Lori Jo Marso, the Doris Zemurray Stone Professor of Modern Literary and Historical Studies and professor of political science, won two major awards at the recent American Political Science Association Meetings in Boston.
Marso received the Pamela Jensen Book Award for “Politics with Beauvoir: Freedom in the Encounter,” her 2017 book that delves into the political mind of the French feminist, philosopher and writer.
The award citation notes the book “addresses philosophically subtle points with exceptional lucidity; it is almost casually and certainly persuasively intersectional. Throughout, Marso weaves her own voice together with Beauvoir’s, Arendt’s, Richard Wright’s, Fanon’s, and many more, moving fluidly but not over-lightly between complex thoughts in a matter-of-fact, readily accessible way. In the spirit of Beauvoir, the book shows the importance of engaging such works as serious occasions for political and feminist thought, while making a strong, original argument for Beauvoir's continuing importance. The text’s hallmark is a lively engagingness—a vividness that refuses to sacrifice nuance, but rather carries the reader along through—that most writers admire and that few achieve.”

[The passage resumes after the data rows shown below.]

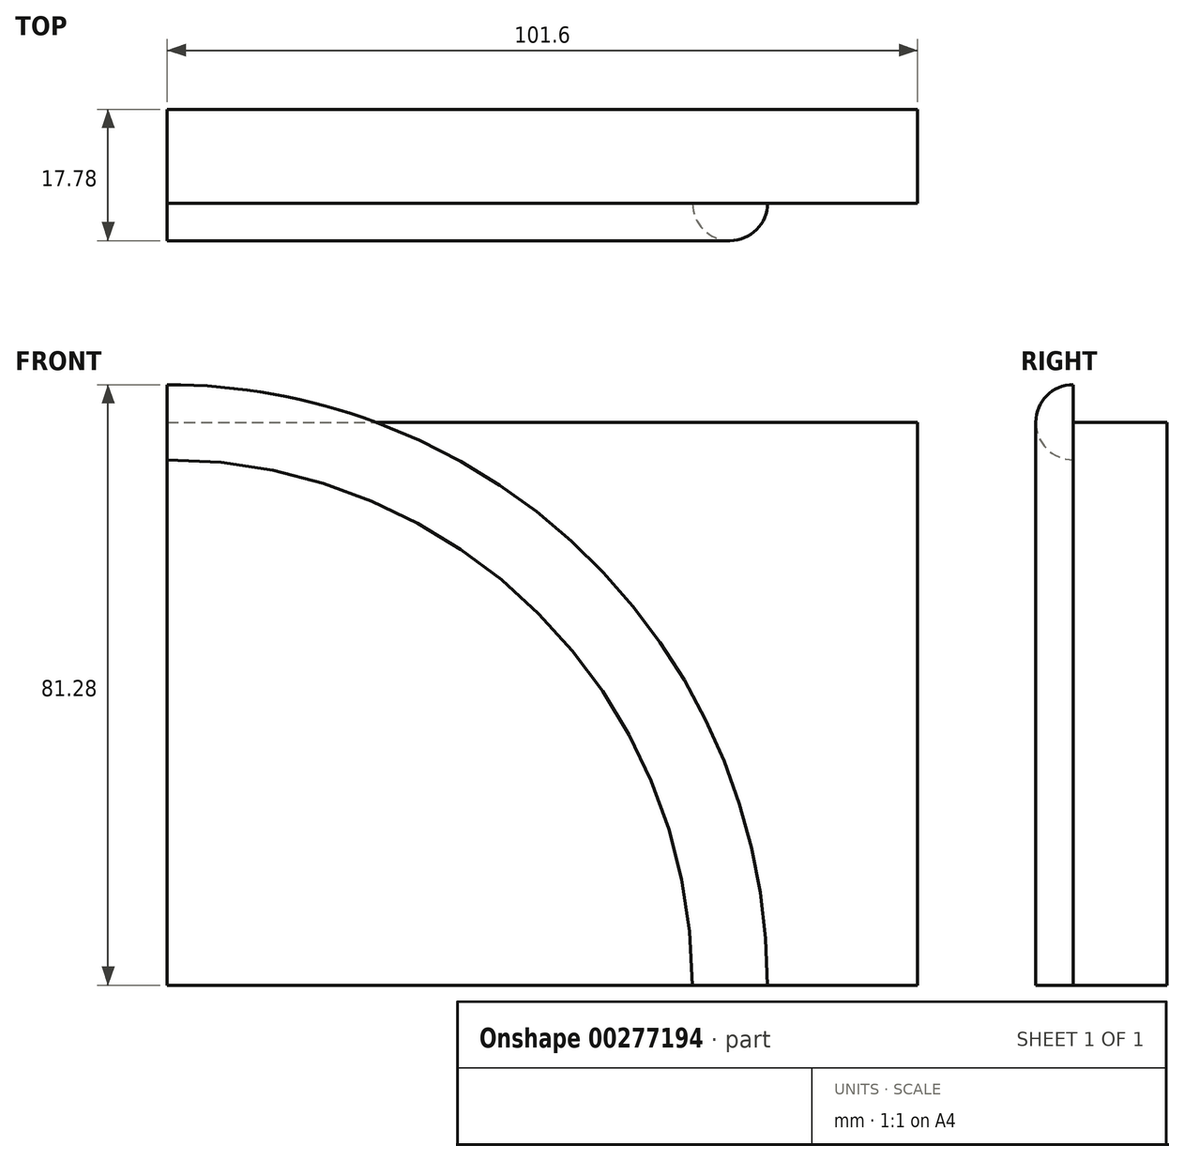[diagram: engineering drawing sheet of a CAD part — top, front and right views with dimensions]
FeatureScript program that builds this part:
annotation { "Feature Type Name" : "Feature", "Feature Type Description" : "" }
export const myFeature = defineFeature(function(context is Context, id is Id, definition is map)
    precondition{}
    {
        {
            var Q0;
            Q0=qCreatedBy(makeId("Front.planeOp"),FACE);
            var sketch = newSketch(context, id + "F0", { "sketchPlane" : qUnion([Q0])});
            skLineSegment(sketch, "E0.bottom", {"start": v(0, 0) * mm, "end": v(101.6, 0) * mm});
            skLineSegment(sketch, "E0.top", {"start": v(0, 76.2) * mm, "end": v(101.6, 76.2) * mm});
            skLineSegment(sketch, "E0.left", {"start": v(0, 0) * mm, "end": v(0, 76.2) * mm});
            skLineSegment(sketch, "E0.right", {"start": v(101.6, 0) * mm, "end": v(101.6, 76.2) * mm});
            skArc(sketch, "E1", {"start": v(0, 76.2) * mm, "mid": v(53.88, 53.88) * mm, "end": v(76.2, 0) * mm});
            skSolve(sketch);
        }
        {
            var Q0;
            Q0 = qSketchRegion(id + "F0", true);
            extrude(context, id + "F1", {"entities" : qUnion([Q0]), "depth" : 12.7 * mm});
        }
        {
            var Q0;
            Q0=qCreatedBy(makeId("Top.planeOp"),FACE);
            var sketch = newSketch(context, id + "F2", { "sketchPlane" : qUnion([Q0])});
            skLineSegment(sketch, "E2", {"start": v(0, 0) * mm, "end": v(76.2, 0) * mm});
            skLineSegment(sketch, "E3", {"start": v(76.2, 0) * mm, "end": v(76.2, -12.7) * mm});
            skArc(sketch, "E4", {"start": v(71.12, -12.7) * mm, "mid": v(76.2, -17.78) * mm, "end": v(81.28, -12.7) * mm});
            skLineSegment(sketch, "E5", {"start": v(71.12, -12.7) * mm, "end": v(81.28, -12.7) * mm});
            skSolve(sketch);
        }
        {
            var Q0;
            {var subQ0=sQuery(id+"F2.wireOp",EDGE,"E4");Q0=makeQuery(id+"F2.imprint","IMPRINT",FACE,{"disambiguationData":[TD([[makeQuery(id+"F2.imprint","IMPRINT",EDGE,{"derivedFrom":subQ0}),1.0]])]});}
            var Q1;
            Q1=sQuery(id+"F0.wireOp",EDGE,"E1");
            sweep(context, id + "F3", {"operationType" : NewBodyOperationType.ADD, "profiles" : qUnion([Q0]), "path" : qUnion([Q1])});
        }
    });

She was also honored with the Wilson Carey McWilliams Award for the Best Paper in Politics, Literature and Film for “Feminist Cringe Comedy: Dear Dick, The Joke Is on You,” which was published this past summer in the journal Politics and Gender. The paper is part of a new book Marso is writing, “Addressing Patriarchy: Feminism's Anger, Cringe, Longing.”
Both awards include a monetary prize.
Marso is the author and editor of several books, including “W Stands for Women: How the George W. Bush Presidency Shaped a New Politics of Gender,” and “Feminist Thinkers and the Demands of Femininity: The Lives and Work of Intellectual Women.”
She joined Union in 1997.
Founded in 1903, the American Political Science Association is the leading professional organization for the study of political science and serves more than 12,000 members in more than 80 countries.